Work to be completed: Format every line of the records below as a numbered list, skipping any blank lines and leaving the pictures out.

Extracted information:
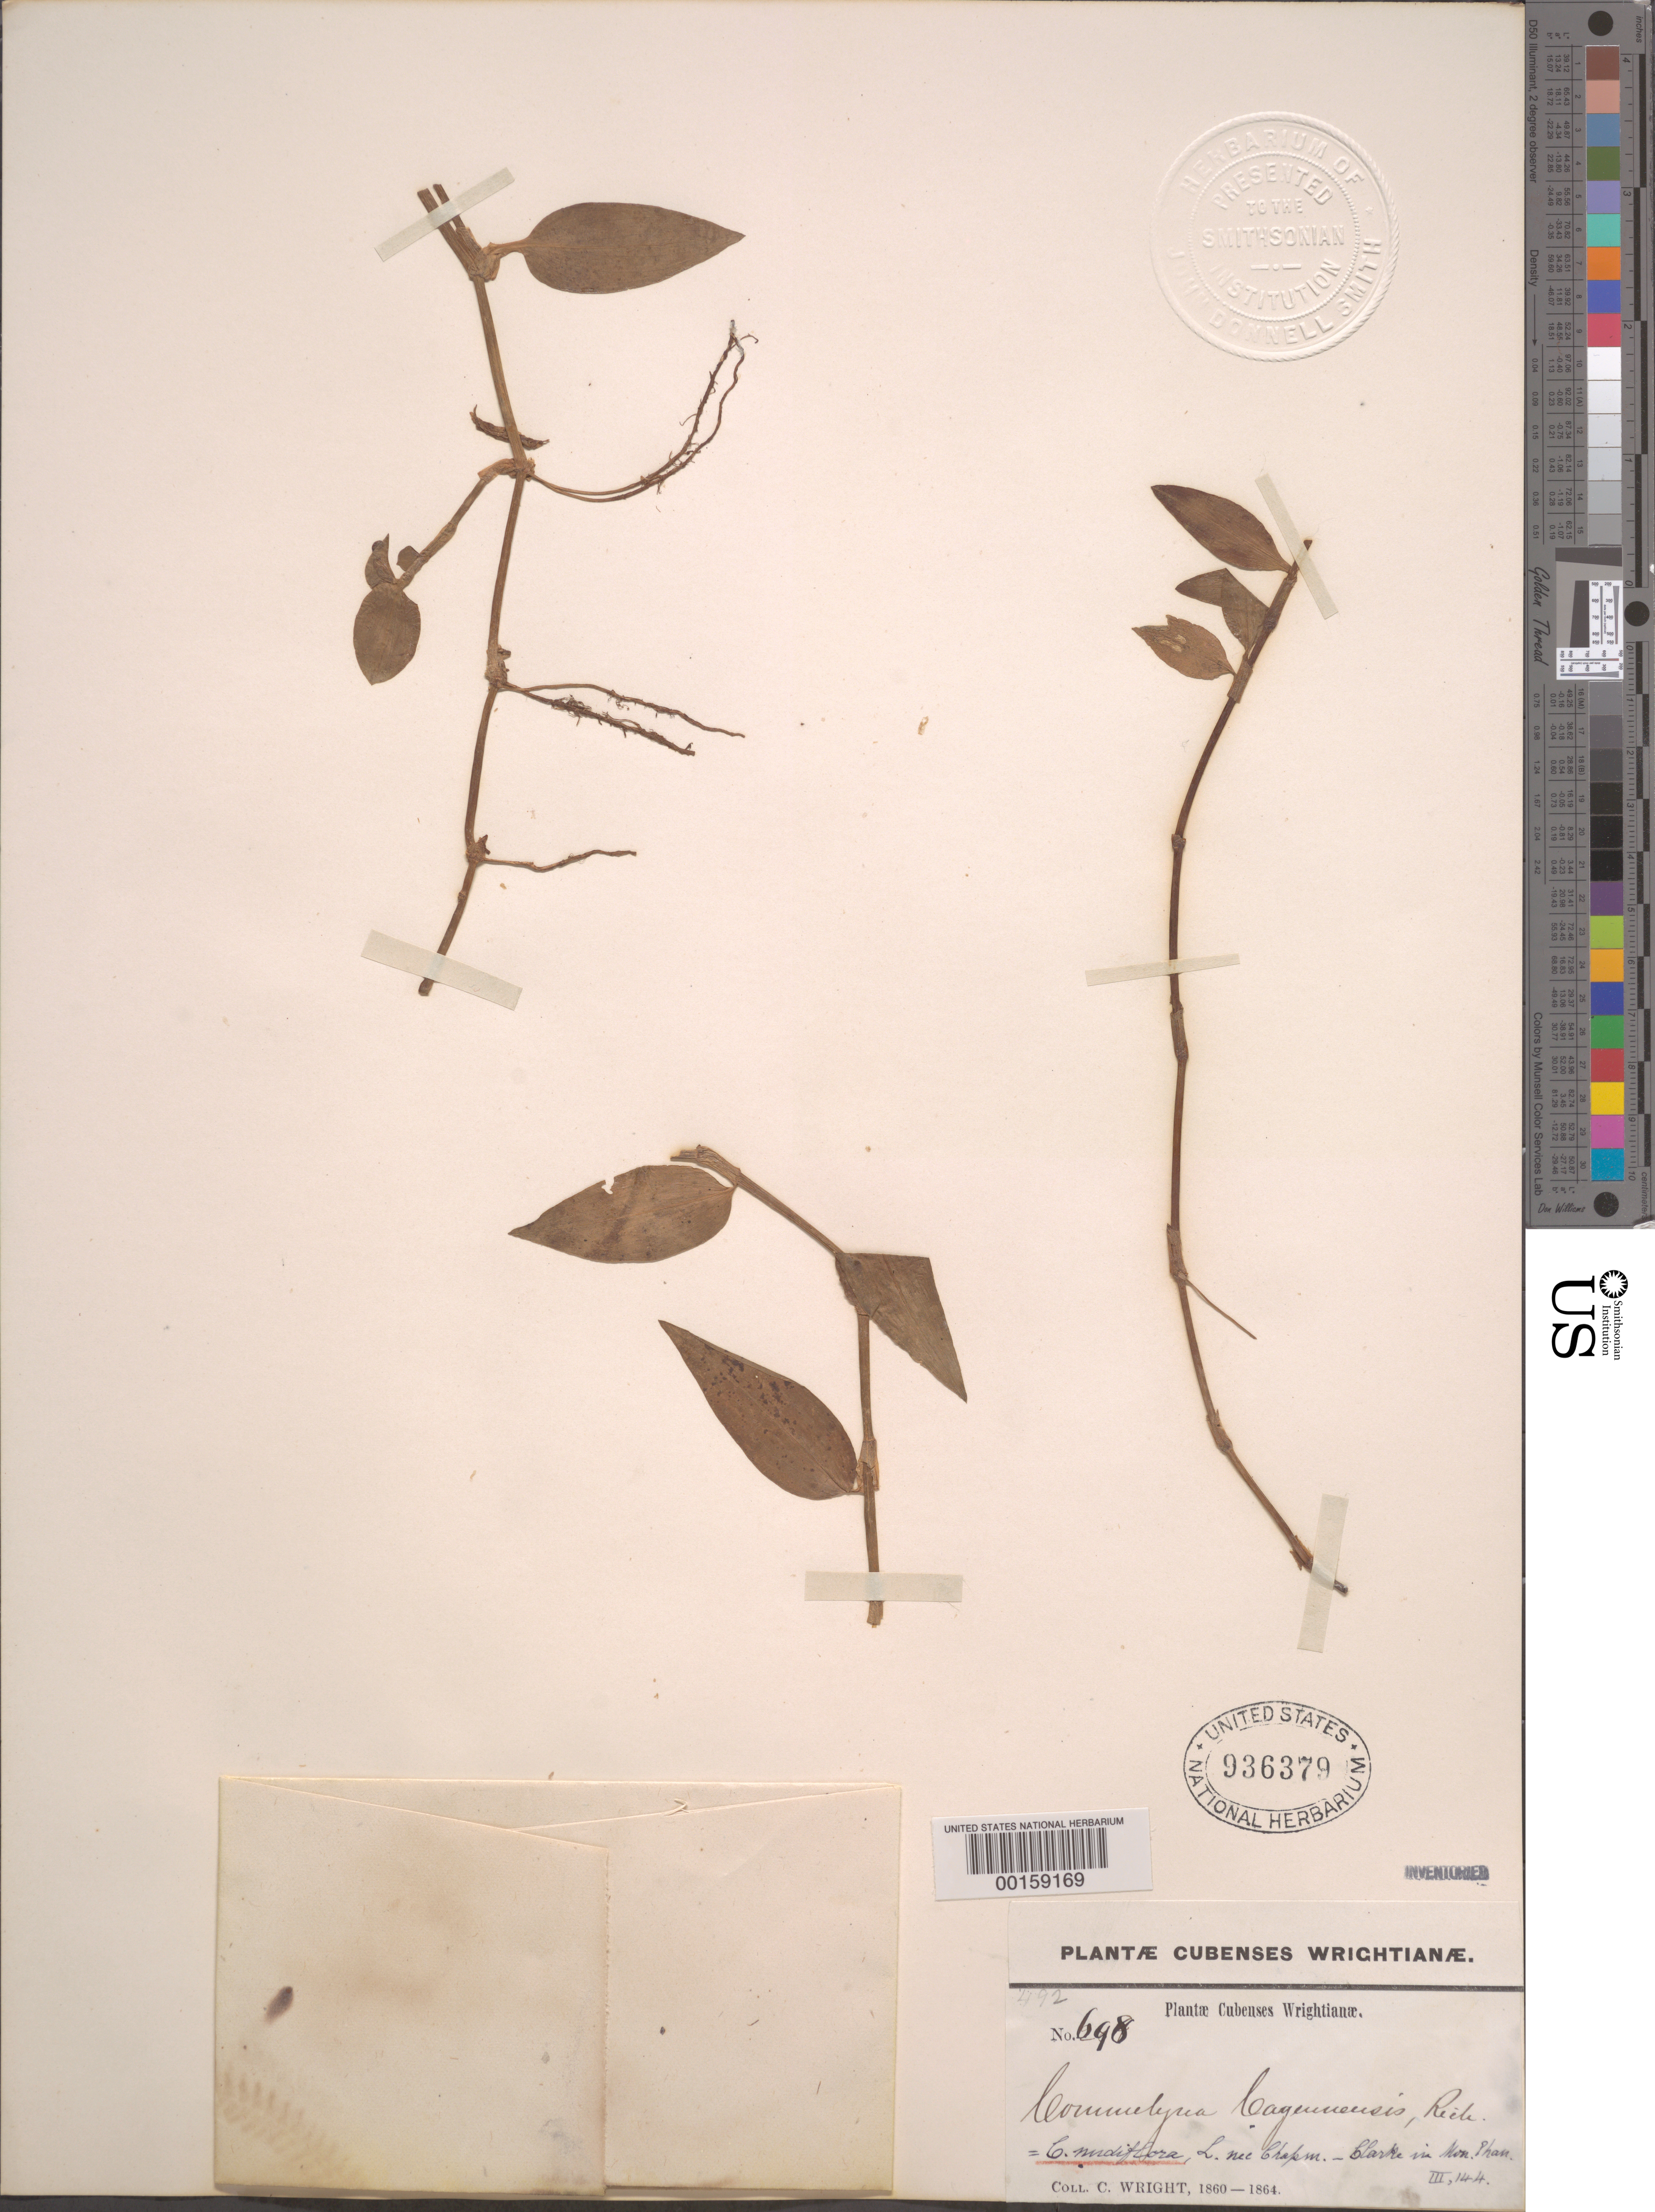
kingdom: Plantae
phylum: Tracheophyta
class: Liliopsida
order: Commelinales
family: Commelinaceae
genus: Commelina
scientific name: Commelina diffusa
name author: Burm. f.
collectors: C. Wright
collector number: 698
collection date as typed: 1860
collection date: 1860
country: Cuba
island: Greater Antilles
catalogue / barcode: US 936379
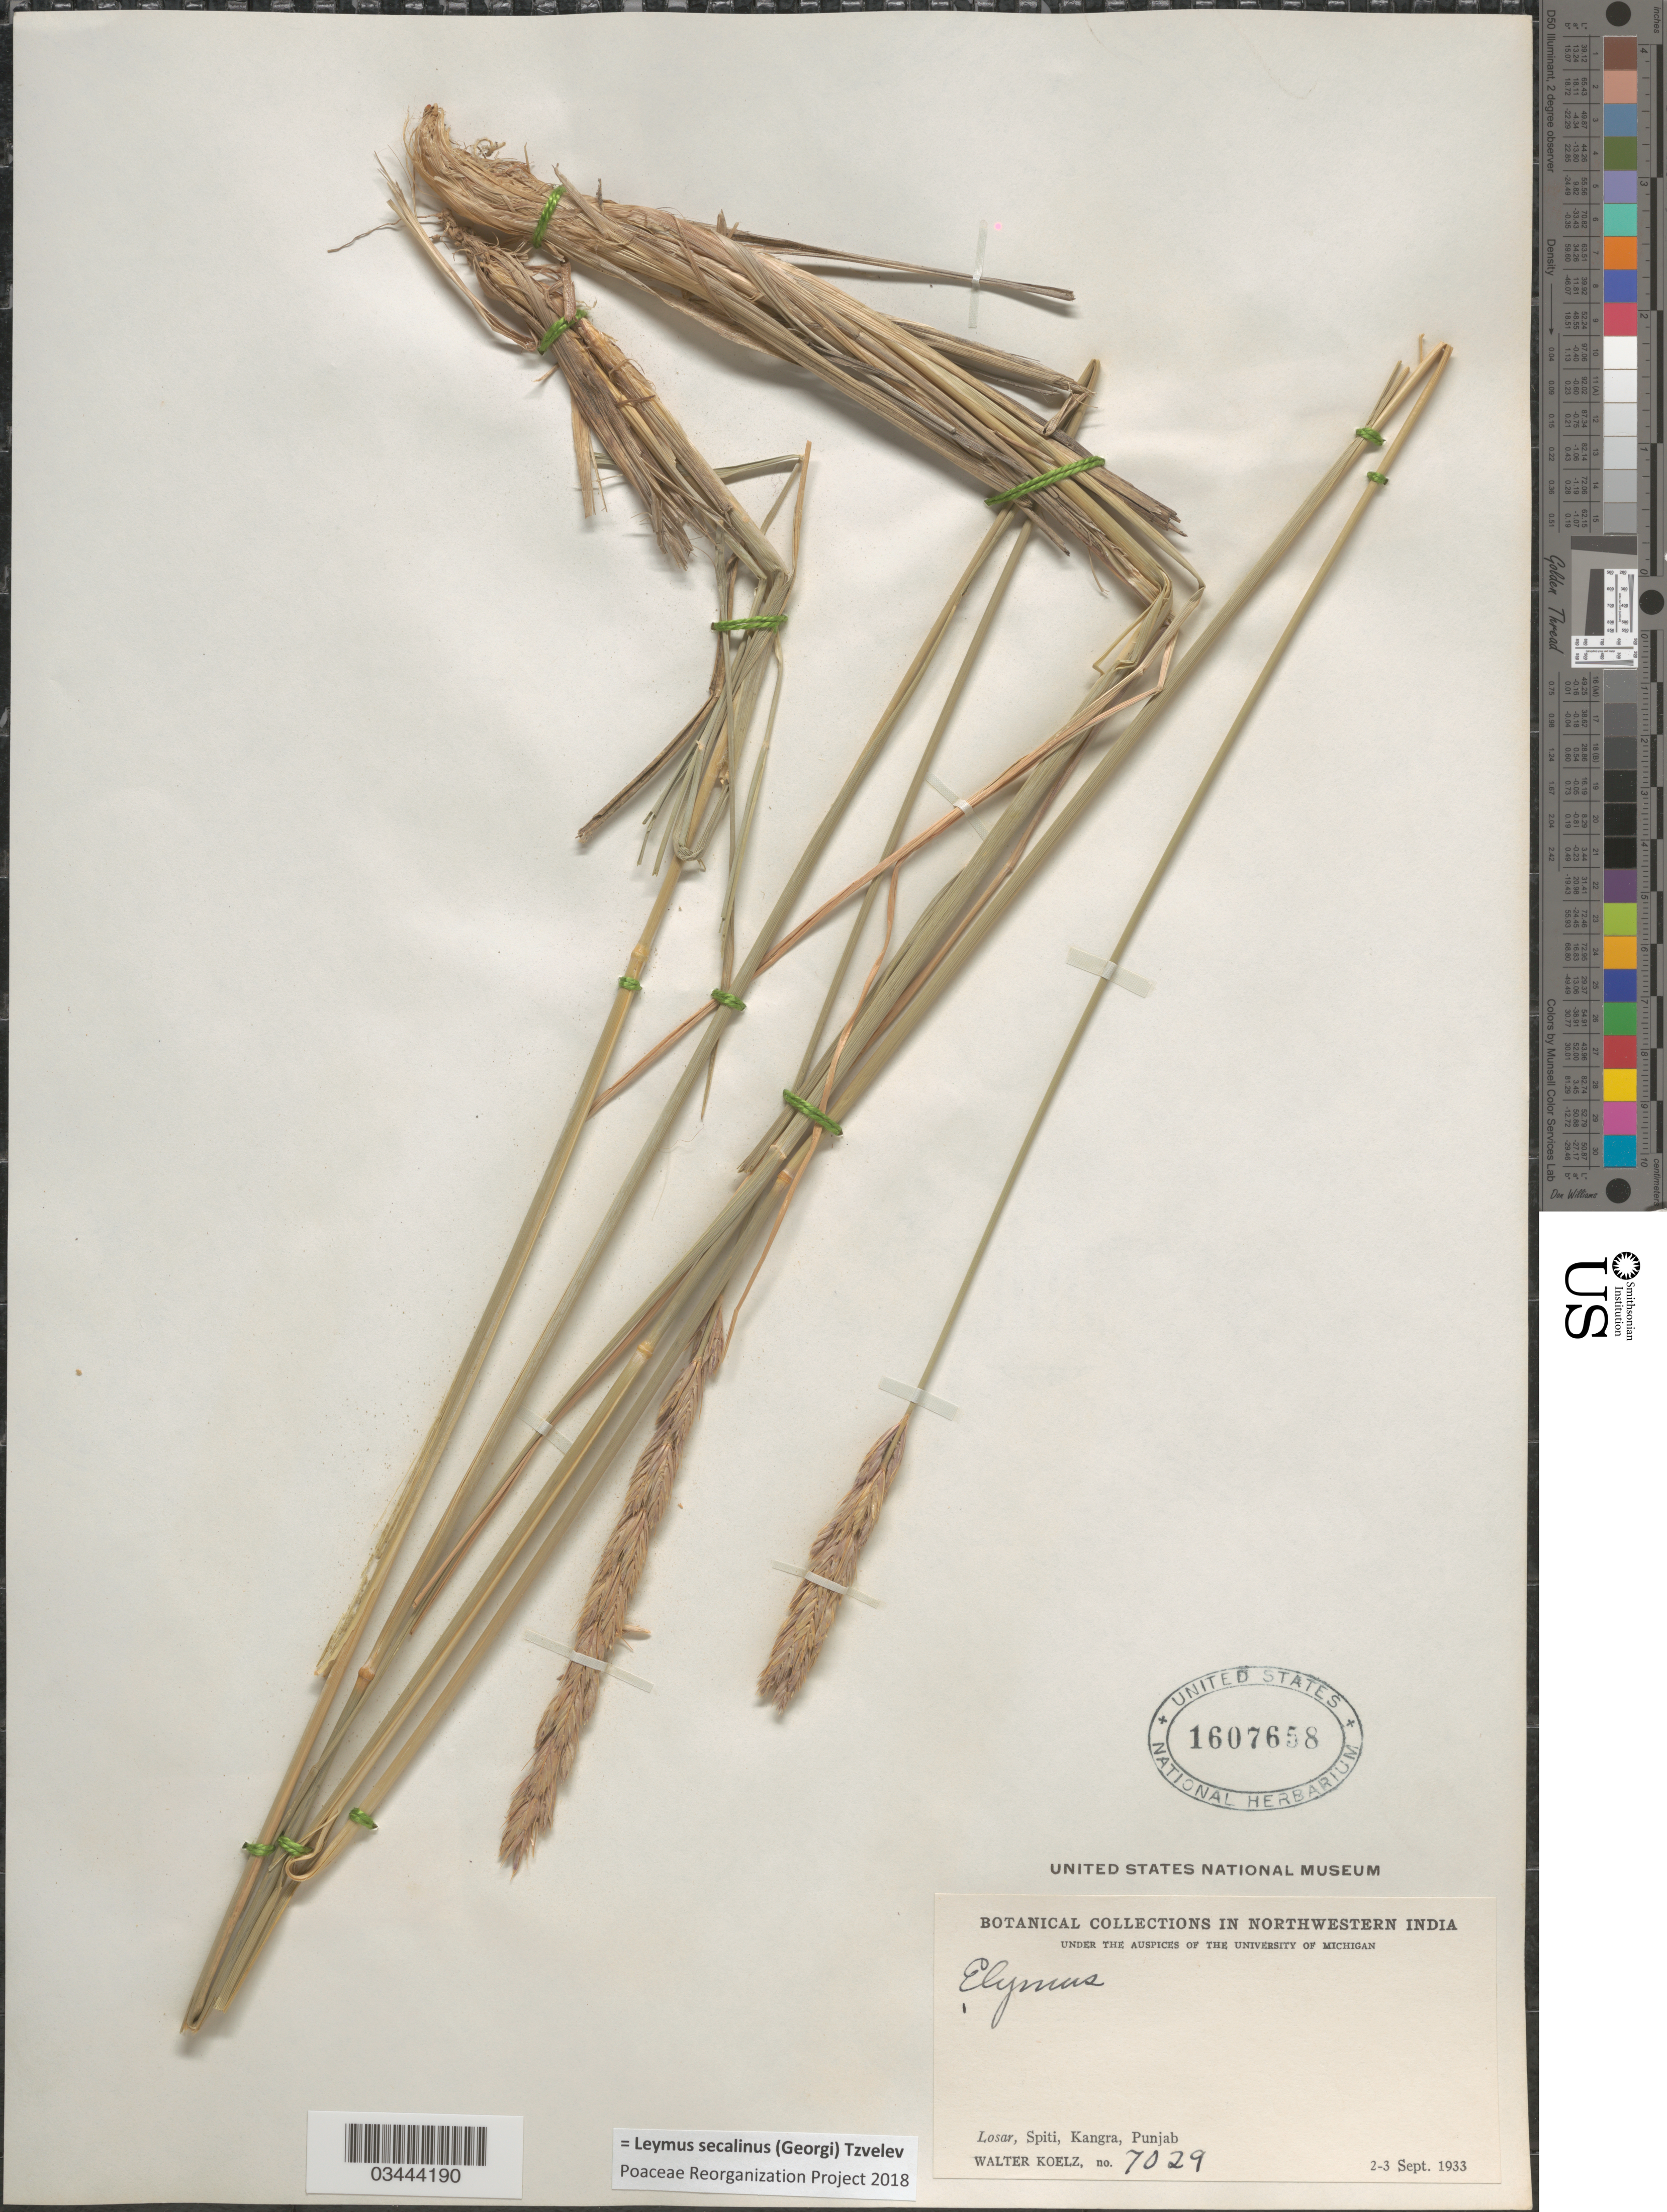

Output below:
1. kingdom: Plantae
2. phylum: Tracheophyta
3. class: Liliopsida
4. order: Commelinales
5. family: Commelinaceae
6. genus: Commelina
7. scientific name: Commelina diffusa
8. name author: Burm. f.
9. collectors: C. Wright
10. collector number: 698
11. collection date as typed: 1860
12. collection date: 1860
13. country: Cuba
14. island: Greater Antilles
15. catalogue / barcode: US 936379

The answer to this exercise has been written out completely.